=== DATA ===

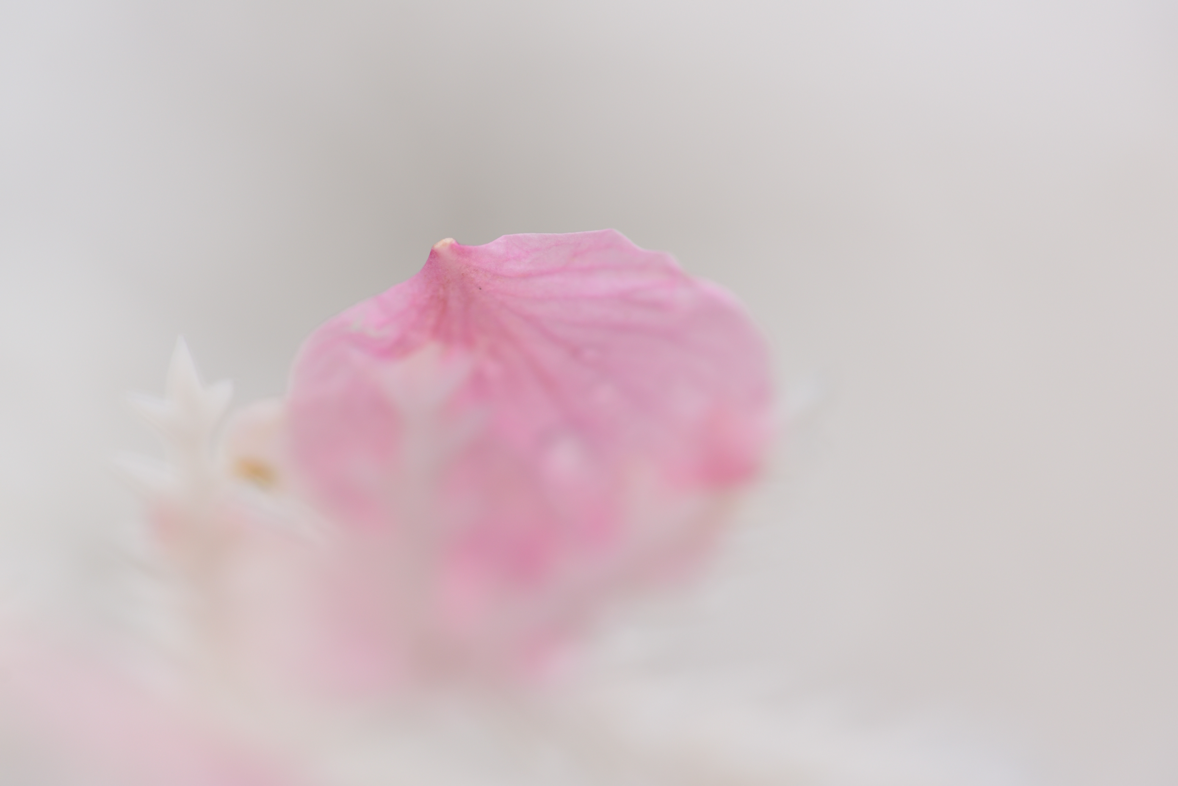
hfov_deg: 22.6
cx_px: 589
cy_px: 393
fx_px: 2946
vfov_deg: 15.2
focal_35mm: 90
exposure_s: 1/750
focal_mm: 90
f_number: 5.6
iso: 400
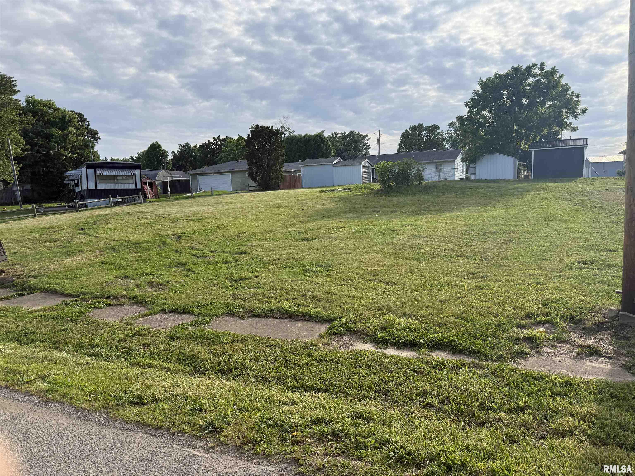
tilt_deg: -4.7
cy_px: 238
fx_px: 440
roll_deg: +1.3
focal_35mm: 24
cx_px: 318
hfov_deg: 71.6
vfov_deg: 56.8
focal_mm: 6.76
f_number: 1.78
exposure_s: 1/3021
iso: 100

===

→ ACTION ITEM
Repeat the data exactly, without the pictures.

→ REPLY
hfov_deg: 22.6
cx_px: 589
cy_px: 393
fx_px: 2946
vfov_deg: 15.2
focal_35mm: 90
exposure_s: 1/750
focal_mm: 90
f_number: 5.6
iso: 400
tilt_deg: -4.7
cy_px: 238
fx_px: 440
roll_deg: +1.3
focal_35mm: 24
cx_px: 318
hfov_deg: 71.6
vfov_deg: 56.8
focal_mm: 6.76
f_number: 1.78
exposure_s: 1/3021
iso: 100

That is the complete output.